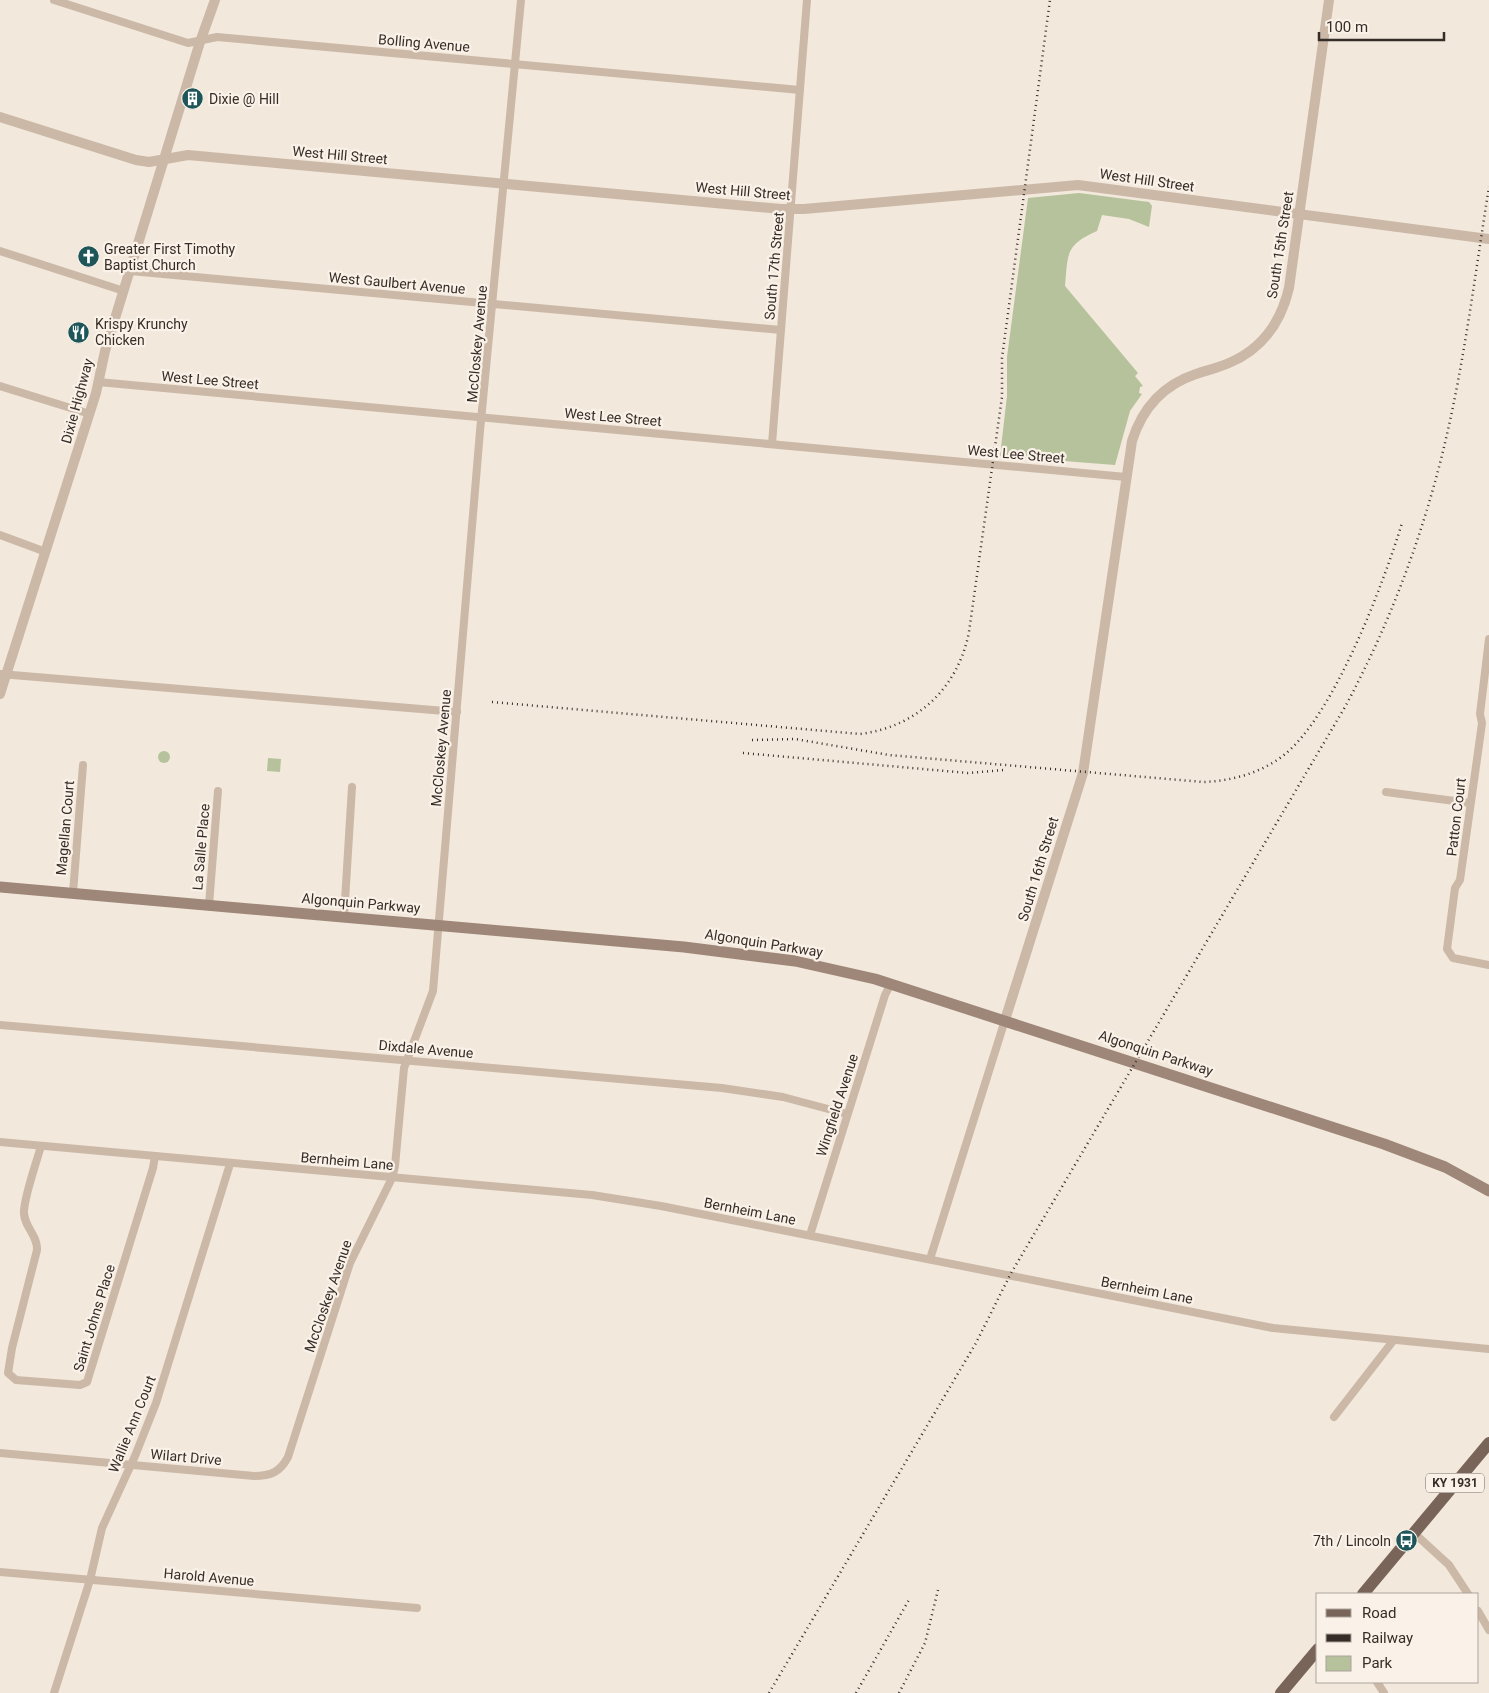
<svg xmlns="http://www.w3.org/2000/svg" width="1489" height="1693" viewBox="0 0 1489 1693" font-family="Roboto,sans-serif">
  <rect width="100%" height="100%" fill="#f2e8dc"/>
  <g fill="#b5c29b">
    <path d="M1079,193L1149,202L1152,206L1149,227L1129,219L1102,215L1097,231C1065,245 1068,254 1065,286L1138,373L1135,376L1143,386L1140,387L1139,393L1142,394L1130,411L1115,465L1000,456L1007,396V357L1028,198Z"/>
    <circle cx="164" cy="757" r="6"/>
    <polygon points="268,758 281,759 280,772 267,771"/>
  </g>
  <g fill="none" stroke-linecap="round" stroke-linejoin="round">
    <g stroke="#cbb8a7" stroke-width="8">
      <polyline points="54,0 188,43 217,37 800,90"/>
      <polyline points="0,251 124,291"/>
      <polyline points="130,271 781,330"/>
      <polyline points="98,382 1126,477"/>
      <polyline points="0,386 90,414"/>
      <polyline points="772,444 807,0"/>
      <polyline points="0,535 46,552"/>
      <polyline points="1489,639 1480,714 1482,723 1479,745 1460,880 1455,888 1447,949 1453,958 1489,965"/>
      <polyline points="0,674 457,712"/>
      <polyline points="1386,792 1470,803"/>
      <polyline points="73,893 83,765"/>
      <polyline points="209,905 218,791"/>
      <polyline points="344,917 352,787"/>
      <polyline points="0,1025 722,1088 783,1097 847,1114"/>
      <polyline points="0,1142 592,1195 661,1206 1273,1328 1489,1349"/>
      <path d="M41,1146C36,1164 25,1194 24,1211C23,1226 38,1235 37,1250L12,1348L8,1373L16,1380L80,1385L87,1382L153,1168L155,1156"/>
      <polyline points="810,1235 885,995 891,983"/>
      <polyline points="930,1259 1005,1020"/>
      <polyline points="1334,1417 1393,1341"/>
      <path d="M0,1453L254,1476C271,1476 280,1472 288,1457L350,1263L392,1178L395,1166L404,1068L433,991L480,431L521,0"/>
      <polyline points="1414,1533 1449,1565 1468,1594"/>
      <polyline points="0,1572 417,1608"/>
      <polyline points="1478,1611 1489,1630"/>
      <polyline points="1377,1682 1384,1693"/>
      <polyline points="54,1693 90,1580 102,1528 135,1456 156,1403 230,1164"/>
    </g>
    <g stroke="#cbb8a7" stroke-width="10">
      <polyline points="0,117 136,160 149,162 188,155 781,209 804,209 1078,185 1489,239"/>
      <polyline points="0,694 96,393 105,351 200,42 215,0"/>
      <path d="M1005,1020L1083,773L1132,441C1142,409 1163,385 1196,374C1207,370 1218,368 1229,363C1262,349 1281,322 1289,288L1329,0"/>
    </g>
    <polyline stroke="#9e8779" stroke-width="11" points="0,887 684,947 795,961 875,979 1384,1144 1445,1167 1489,1191"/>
    <g stroke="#796459" stroke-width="12">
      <polyline points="1363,1594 1489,1443"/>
      <polyline points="1281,1693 1318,1649"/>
    </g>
    <g stroke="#372d28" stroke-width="2.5" stroke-dasharray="1 4" stroke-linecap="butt">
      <path d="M492,702L860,734C917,727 958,688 969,632L1002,397V358L1050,0"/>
      <path d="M752,740L795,739L889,755L1203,782C1232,781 1261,773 1284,755C1334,715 1383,585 1402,523"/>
      <polyline points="743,753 968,773 1004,770"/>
      <path d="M769,1693L976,1343L1010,1275L1345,707C1386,631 1417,551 1439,467C1463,375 1474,280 1489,187"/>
      <polyline points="856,1693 910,1598"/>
      <polyline points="899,1693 925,1643 938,1590"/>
    </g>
  </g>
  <defs>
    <symbol id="building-disc" viewBox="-11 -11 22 22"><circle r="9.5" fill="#1d5559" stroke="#faf2e8"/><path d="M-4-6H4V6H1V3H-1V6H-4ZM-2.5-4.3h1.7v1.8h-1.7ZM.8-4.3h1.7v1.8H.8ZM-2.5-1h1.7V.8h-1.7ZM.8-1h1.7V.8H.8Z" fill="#fff"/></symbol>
    <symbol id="church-disc" viewBox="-11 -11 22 22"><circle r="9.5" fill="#1d5559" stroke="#faf2e8"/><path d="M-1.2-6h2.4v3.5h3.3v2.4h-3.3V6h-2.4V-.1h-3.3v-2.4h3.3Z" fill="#fff"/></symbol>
    <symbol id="restaurant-disc" viewBox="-11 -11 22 22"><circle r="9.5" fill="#1d5559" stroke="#faf2e8"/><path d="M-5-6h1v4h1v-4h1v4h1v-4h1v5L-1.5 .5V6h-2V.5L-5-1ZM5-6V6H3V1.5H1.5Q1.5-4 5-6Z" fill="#fff"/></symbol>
    <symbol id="bus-disc" viewBox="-11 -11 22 22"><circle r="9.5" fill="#1d5559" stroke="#faf2e8"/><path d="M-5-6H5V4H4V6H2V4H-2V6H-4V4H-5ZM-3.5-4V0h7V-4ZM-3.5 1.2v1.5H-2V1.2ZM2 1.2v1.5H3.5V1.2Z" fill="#fff"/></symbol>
  </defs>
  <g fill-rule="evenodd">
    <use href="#building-disc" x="180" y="86" width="25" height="25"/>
    <use href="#church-disc" x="76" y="244" width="25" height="25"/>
    <use href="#restaurant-disc" x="66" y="320" width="25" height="25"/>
    <use href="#bus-disc" x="1394" y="1528" width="25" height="25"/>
  </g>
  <g text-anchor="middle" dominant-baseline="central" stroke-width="4.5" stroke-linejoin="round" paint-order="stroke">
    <rect fill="#faf2e8" stroke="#726862" stroke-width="1" x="1426" y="1473.5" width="58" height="19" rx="4"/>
    <g font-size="12" font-weight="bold" fill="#372d28">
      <text x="1455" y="1483">KY 1931</text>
    </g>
    <g font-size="14" fill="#372d28" stroke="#faf2e8">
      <text transform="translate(424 43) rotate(5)">Bolling Avenue</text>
      <text transform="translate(340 155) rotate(5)">West Hill Street</text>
      <text transform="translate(1147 180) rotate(8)">West Hill Street</text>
      <text transform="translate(743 191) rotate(5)">West Hill Street</text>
      <text transform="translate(1280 245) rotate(-81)">South 15th Street</text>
      <text transform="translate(774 266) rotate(-85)">South 17th Street</text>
      <text transform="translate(397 283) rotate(5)">West Gaulbert Avenue</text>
      <text transform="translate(477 344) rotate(-85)">McCloskey Avenue</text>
      <text transform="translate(210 380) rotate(5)">West Lee Street</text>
      <text transform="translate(77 401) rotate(-75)">Dixie Highway</text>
      <text transform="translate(613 417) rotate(5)">West Lee Street</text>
      <text transform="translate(1016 454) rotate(5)">West Lee Street</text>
      <text transform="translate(441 748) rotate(-85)">McCloskey Avenue</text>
      <text transform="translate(1456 817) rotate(-83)">Patton Court</text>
      <text transform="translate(65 828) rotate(-85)">Magellan Court</text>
      <text transform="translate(201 847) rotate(-85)">La Salle Place</text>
      <text transform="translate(1038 869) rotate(-73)">South 16th Street</text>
      <text transform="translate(361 903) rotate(5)">Algonquin Parkway</text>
      <text transform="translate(764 943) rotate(9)">Algonquin Parkway</text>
      <text transform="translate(426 1049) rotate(5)">Dixdale Avenue</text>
      <text transform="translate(1156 1053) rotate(18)">Algonquin Parkway</text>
      <text transform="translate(837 1105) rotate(-72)">Wingfield Avenue</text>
      <text transform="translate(347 1161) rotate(5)">Bernheim Lane</text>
      <text transform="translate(750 1211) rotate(11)">Bernheim Lane</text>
      <text transform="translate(1147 1290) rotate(11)">Bernheim Lane</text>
      <text transform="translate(328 1296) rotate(-71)">McCloskey Avenue</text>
      <text transform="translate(94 1318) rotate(-73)">Saint Johns Place</text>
      <text transform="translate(132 1424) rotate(-68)">Wallie Ann Court</text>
      <text transform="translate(186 1457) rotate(5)">Wilart Drive</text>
      <text transform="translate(209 1577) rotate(5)">Harold Avenue</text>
    </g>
    <g font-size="14" fill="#372d28" stroke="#faf2e8" text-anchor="start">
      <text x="209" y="99">Dixie @ Hill</text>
      <text x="104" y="249">Greater First Timothy<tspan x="104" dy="16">Baptist Church</tspan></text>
      <text x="95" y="324">Krispy Krunchy<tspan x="95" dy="16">Chicken</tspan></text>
      <text x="1391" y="1541" text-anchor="end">7th / Lincoln</text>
    </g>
  </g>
  <rect x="1316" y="1593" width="162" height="90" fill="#faf2e8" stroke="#aca39b"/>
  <rect x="1326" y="1609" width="25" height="8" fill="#796459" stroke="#aca39b"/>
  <text x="1362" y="1618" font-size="15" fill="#372d28">Road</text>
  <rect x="1326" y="1634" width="25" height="8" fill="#372d28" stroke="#aca39b"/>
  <text x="1362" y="1643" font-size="15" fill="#372d28">Railway</text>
  <rect x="1326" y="1656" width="25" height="15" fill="#b5c29b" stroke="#aca39b"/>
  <text x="1362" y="1668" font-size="15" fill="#372d28">Park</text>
  <path d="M1319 32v8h125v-8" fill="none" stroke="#372d28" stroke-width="2.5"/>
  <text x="1326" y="32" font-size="15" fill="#372d28" stroke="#faf2e8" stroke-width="4" paint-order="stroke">100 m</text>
</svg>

========

■ WORK TO COMPLETE:
A single number is required: the count of lines in the entries that include the word "linejoin".

■ THE ANSWER:
2